* **Exercise details**
Transcribe the portion of the essay on Fitzgerald and Salinger that opens with the words "To investigate this" and closes with "in literary magazines.)".

* **Text under study**
::::
I haven't read this biography, but I have a resistance for authors to make such omniscient claims. Really, to say confidently that Salinger “believed” anything, considering his elusiveness, is a long shot. Gabriel continues in her own words:
“Aside from Fitzgerald’s overall influence on Salinger’s vision for the direction his career would take; there is also evidence that Fitzgerald’s writing directly inspired Salinger’s own works. One prominent example of this is the end of “A Perfect Day for Bananafish” which bares a striking resemblance to the end of Fitzgerald’s novelette “May Day,” published in 1920. In his hotel room Fitzgerald’s main character Gordon Sterrett took the revolver he bought at a sporting goods store and fired a shot into his own head “just behind the temple.” Salinger’s main character, Seymour Glass also committed suicide in a hotel room.”
With a small indifference towards The Great Gatsby but a growing interest in American short stories, F. Scott Fitzgerald appeared, again, on my shelf. How was the suicide of Gordon Sterrett similar to that of Salinger’s Seymour Glass?
To investigate this very loose comparison, I read May Day from The Short Stories of F. Scott Fitzgerald. In this collection are 43 of Fitzgerald’s approximately 150 short stories organized chronologically by publication date. (Micheal J. Bruccoli mentions, to my surprise, in the preface to the collection: “During his lifetime Fitzgerald was far better known and more widely read as a short-story writer than a novelist,” citing his stories being largely published in literary magazines.)
Gordon is one of several protagonists in May Day, and one of the only who is emotionally disaffected by the celebratory air of midtown New York, 1919. He’s the first character we’re introduced to, whose demeanor is antithetical to our image of the roaring twenties: he is gloom, weak, depressed, down-on-his-luck, and sunken into nervous breakdown:
(May Day):
"What's the matter?"
::::
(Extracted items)

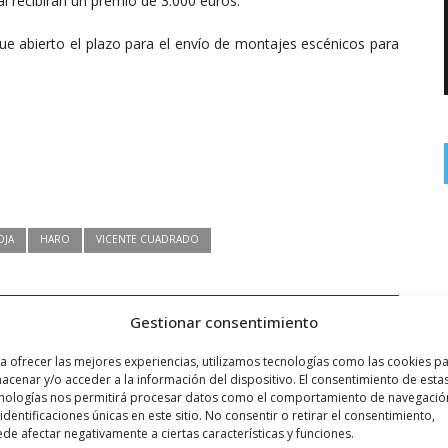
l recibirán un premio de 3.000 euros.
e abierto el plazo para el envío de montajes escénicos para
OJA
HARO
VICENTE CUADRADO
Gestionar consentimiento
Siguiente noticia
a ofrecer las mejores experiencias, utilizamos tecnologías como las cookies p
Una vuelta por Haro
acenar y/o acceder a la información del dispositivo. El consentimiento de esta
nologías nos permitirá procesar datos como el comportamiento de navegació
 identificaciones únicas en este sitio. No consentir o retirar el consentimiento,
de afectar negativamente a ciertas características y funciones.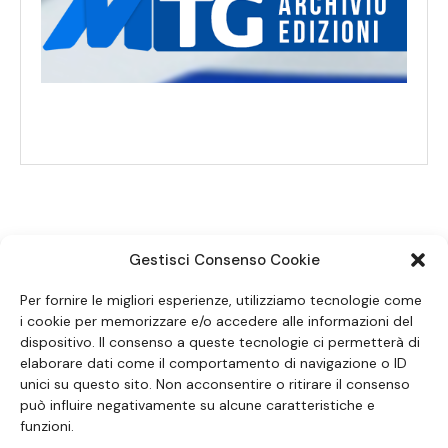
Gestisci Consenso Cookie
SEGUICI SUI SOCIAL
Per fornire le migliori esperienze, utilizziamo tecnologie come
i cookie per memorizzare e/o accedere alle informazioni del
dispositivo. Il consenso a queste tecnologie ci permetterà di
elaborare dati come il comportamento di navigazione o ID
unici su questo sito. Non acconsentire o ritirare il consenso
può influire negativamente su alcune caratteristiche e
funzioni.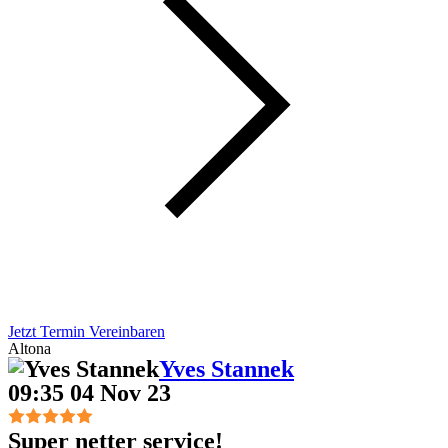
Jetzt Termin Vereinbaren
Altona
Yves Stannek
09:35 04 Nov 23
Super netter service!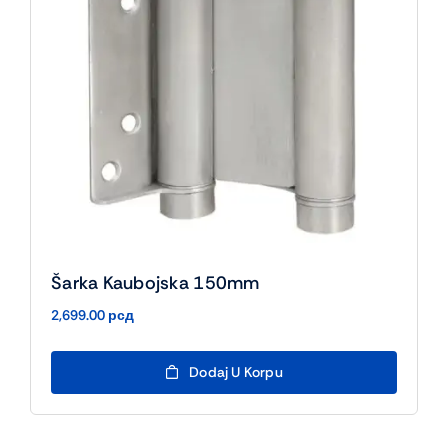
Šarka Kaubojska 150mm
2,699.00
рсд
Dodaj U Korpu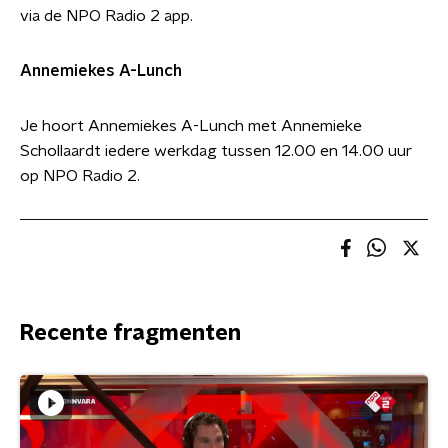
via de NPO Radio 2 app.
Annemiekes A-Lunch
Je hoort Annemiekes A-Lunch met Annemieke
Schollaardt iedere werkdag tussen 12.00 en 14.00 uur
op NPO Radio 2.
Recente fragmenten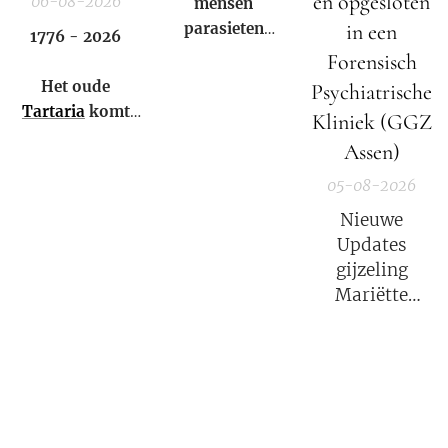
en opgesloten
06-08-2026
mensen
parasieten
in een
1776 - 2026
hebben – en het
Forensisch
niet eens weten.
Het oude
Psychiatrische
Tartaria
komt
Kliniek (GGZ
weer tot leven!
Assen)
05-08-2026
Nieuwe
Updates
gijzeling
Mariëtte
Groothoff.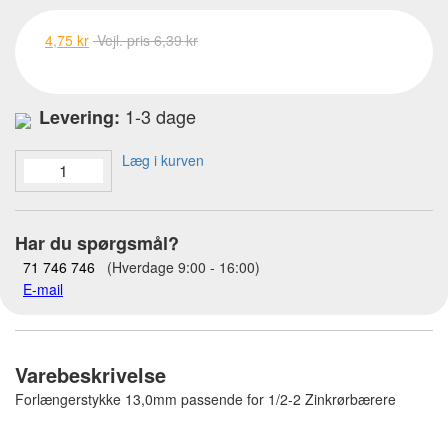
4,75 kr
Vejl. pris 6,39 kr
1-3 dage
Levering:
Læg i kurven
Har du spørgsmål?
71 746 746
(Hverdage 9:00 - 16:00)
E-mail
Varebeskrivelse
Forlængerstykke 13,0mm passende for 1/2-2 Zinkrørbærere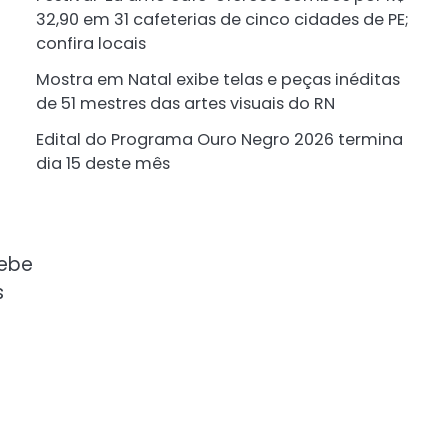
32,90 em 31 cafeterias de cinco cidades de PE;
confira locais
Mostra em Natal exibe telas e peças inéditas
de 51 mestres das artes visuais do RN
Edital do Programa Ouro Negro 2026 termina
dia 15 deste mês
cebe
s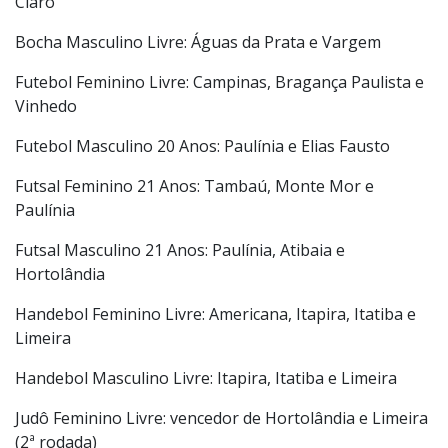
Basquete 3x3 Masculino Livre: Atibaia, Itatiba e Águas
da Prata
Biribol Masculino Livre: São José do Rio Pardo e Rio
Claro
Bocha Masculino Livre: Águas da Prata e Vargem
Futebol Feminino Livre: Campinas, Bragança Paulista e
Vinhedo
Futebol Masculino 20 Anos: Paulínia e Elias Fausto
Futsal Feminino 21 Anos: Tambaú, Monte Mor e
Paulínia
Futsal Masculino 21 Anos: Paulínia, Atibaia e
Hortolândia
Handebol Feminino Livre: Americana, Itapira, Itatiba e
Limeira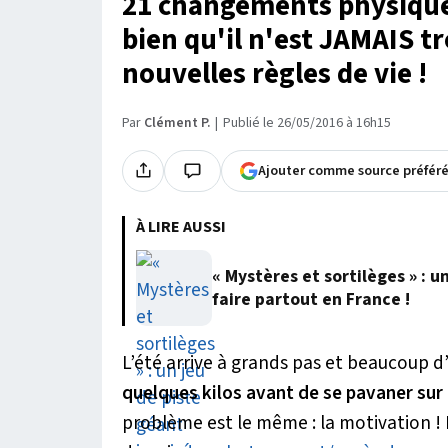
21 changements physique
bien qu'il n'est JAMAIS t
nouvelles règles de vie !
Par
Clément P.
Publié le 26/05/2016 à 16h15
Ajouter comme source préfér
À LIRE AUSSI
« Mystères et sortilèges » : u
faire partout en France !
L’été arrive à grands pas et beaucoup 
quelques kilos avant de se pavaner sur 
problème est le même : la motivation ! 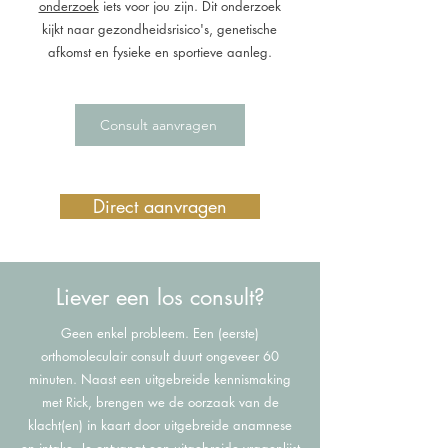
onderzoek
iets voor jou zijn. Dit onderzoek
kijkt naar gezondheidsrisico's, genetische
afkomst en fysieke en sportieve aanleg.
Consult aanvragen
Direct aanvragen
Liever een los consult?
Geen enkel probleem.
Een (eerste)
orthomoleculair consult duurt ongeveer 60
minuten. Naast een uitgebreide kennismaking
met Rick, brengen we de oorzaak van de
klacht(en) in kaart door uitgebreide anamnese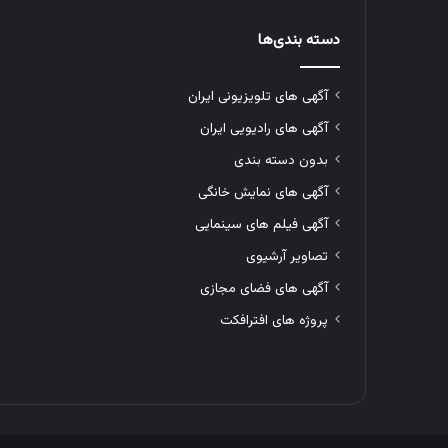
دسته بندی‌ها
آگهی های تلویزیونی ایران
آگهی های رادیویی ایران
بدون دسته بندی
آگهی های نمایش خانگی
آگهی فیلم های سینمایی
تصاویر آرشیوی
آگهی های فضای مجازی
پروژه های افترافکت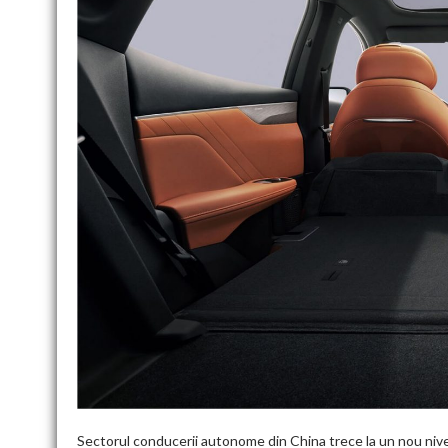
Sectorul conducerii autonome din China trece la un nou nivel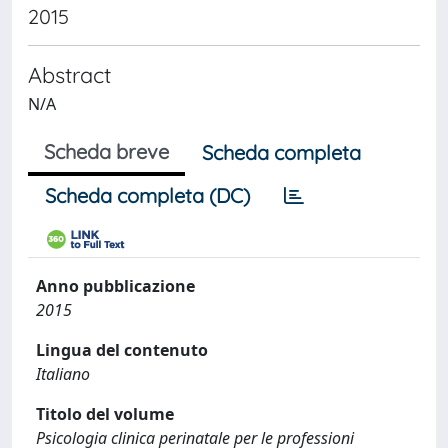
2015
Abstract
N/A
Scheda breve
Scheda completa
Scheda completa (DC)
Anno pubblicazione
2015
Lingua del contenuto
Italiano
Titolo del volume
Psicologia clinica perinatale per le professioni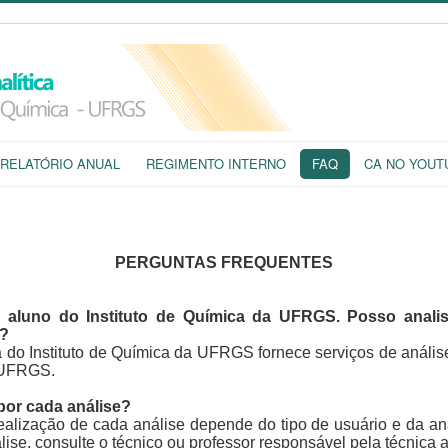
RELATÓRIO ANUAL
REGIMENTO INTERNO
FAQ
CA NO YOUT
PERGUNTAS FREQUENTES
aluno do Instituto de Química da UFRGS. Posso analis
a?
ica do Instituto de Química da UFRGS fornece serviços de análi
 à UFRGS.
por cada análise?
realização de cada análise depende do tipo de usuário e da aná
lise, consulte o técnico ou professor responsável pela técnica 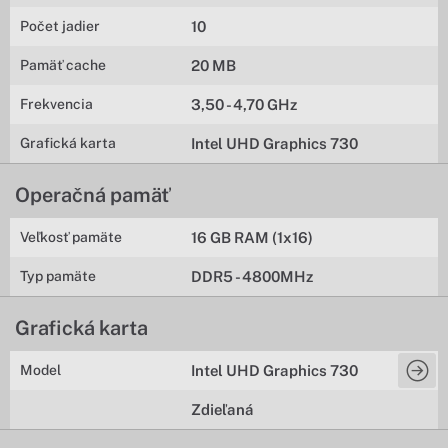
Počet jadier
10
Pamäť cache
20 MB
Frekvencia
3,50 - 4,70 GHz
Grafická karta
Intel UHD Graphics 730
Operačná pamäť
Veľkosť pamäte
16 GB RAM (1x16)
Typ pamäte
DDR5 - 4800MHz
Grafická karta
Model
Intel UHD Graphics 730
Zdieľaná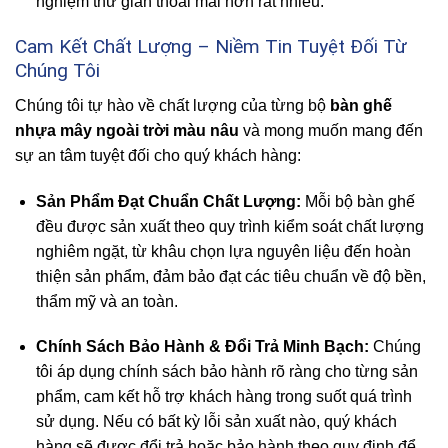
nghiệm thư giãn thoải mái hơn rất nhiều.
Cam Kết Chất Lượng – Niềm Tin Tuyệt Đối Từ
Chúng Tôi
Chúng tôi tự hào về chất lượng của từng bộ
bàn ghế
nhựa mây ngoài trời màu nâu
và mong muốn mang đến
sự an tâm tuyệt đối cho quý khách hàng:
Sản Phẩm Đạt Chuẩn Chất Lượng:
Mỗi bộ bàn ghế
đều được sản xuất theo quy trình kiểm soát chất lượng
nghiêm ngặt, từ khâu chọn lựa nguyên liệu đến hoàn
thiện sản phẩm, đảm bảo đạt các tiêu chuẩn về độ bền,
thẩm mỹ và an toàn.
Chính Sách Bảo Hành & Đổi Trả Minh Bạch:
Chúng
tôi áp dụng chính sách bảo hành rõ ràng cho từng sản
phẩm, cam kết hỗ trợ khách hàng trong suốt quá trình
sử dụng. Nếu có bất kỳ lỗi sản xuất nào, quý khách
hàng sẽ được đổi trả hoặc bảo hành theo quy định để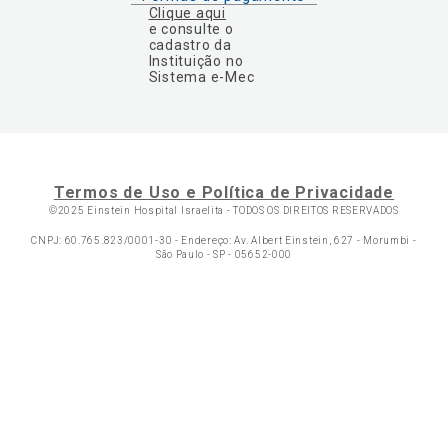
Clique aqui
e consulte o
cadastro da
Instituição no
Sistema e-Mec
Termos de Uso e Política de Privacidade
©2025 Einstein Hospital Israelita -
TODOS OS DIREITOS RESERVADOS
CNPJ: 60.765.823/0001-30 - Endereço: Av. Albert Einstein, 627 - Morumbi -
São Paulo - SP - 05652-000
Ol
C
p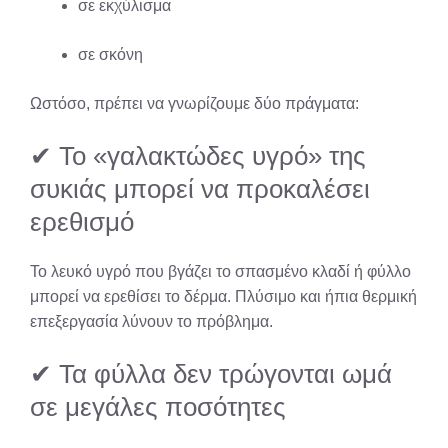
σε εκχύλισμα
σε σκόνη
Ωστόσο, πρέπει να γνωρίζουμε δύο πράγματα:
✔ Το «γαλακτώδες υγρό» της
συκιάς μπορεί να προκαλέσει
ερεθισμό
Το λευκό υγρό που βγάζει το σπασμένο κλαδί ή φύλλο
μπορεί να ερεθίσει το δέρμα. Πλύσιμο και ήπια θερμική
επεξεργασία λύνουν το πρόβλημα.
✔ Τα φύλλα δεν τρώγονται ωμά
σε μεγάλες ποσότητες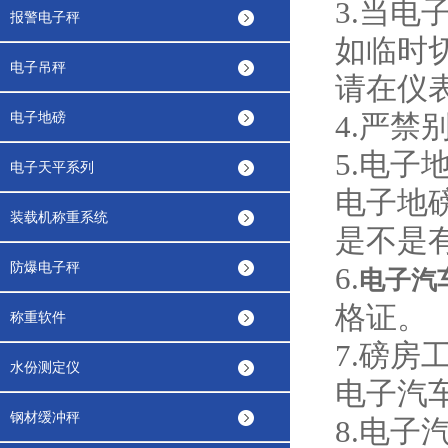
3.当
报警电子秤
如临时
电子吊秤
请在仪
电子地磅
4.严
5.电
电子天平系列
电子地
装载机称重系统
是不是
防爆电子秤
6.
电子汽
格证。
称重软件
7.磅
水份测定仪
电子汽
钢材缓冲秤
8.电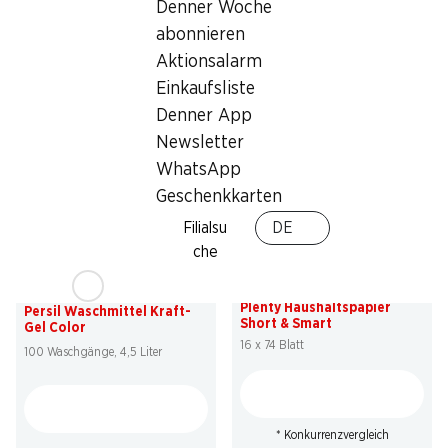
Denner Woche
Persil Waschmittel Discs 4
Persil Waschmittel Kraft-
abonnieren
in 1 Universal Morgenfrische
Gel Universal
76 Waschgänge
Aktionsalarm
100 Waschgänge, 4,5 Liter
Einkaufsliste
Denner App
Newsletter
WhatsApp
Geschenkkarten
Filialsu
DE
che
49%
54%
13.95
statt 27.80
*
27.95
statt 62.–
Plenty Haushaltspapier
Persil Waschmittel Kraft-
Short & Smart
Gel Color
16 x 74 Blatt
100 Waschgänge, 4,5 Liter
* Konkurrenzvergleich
::::
* **Result for this task**
To investigate this very loose comparison, I read May Day from The Short Stories of F. Scott Fitzgerald. In this collection are 43 of Fitzgerald’s approximately 150 short stories organized chronologically by publication date. (Micheal J. Bruccoli mentions, to my surprise, in the preface to the collection: “During his lifetime Fitzgerald was far better known and more widely read as a short-story writer than a novelist,” citing his stories being largely published in literary magazines.)